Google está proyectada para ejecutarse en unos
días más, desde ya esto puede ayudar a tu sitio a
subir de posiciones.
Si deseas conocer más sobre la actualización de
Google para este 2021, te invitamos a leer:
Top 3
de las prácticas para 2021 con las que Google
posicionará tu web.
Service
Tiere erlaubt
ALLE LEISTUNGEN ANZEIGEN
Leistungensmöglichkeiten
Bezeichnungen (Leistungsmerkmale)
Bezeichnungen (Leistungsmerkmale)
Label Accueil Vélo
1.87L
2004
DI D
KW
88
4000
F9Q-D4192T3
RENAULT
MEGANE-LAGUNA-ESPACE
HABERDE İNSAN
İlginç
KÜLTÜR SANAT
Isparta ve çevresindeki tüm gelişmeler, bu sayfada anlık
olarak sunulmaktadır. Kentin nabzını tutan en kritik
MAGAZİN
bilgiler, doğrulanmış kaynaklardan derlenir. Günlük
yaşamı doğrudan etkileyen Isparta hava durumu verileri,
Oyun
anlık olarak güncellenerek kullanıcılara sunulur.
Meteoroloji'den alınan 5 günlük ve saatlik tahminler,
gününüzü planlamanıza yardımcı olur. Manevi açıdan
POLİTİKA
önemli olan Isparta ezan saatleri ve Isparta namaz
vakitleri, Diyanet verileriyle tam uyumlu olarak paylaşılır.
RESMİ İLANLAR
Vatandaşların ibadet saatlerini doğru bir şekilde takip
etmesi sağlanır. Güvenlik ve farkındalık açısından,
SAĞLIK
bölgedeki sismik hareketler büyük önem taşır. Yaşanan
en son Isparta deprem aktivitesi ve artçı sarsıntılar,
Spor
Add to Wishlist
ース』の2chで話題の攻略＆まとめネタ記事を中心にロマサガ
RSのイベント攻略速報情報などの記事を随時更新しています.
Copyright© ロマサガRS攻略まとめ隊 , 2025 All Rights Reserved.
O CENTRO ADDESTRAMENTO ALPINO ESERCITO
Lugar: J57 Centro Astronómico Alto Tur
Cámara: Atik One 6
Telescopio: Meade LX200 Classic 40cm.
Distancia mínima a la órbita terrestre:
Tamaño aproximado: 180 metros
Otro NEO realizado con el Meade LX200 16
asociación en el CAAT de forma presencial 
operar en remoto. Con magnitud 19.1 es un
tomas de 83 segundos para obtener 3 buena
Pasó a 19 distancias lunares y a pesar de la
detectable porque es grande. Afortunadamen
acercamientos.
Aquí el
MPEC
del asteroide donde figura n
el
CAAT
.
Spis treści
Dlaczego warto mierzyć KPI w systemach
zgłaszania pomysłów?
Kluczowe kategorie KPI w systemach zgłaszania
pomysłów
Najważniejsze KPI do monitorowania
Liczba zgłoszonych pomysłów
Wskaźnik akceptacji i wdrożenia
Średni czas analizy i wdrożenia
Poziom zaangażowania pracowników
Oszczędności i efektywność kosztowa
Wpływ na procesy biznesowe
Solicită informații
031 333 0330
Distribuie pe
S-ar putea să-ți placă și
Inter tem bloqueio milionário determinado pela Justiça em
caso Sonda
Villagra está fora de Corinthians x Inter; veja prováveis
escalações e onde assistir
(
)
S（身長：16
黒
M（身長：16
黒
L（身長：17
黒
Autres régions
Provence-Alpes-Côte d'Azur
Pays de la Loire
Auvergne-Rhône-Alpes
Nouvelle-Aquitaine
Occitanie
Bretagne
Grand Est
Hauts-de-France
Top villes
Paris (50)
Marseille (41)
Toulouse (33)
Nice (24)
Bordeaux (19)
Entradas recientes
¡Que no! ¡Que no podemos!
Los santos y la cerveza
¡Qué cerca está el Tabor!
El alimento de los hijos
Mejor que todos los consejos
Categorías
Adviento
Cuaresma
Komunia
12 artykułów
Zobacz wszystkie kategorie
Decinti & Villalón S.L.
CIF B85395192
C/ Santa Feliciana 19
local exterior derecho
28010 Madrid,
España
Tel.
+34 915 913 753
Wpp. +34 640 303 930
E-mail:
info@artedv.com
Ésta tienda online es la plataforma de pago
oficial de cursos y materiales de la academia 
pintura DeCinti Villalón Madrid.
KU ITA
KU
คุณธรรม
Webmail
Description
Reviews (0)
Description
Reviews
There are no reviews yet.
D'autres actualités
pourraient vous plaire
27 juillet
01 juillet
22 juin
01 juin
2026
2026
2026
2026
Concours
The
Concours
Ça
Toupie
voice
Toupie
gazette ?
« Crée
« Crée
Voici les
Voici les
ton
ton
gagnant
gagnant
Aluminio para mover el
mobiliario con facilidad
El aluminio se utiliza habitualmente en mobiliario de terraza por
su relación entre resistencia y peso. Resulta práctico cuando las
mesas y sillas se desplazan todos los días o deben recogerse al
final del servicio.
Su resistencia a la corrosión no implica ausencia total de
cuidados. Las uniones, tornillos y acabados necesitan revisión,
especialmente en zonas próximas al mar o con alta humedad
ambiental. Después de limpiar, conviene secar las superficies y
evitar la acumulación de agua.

══════════

Assignment - For every line of the listing above that contains "todos", add one, and report the final tally with no other words.

Reply to the exercise - 2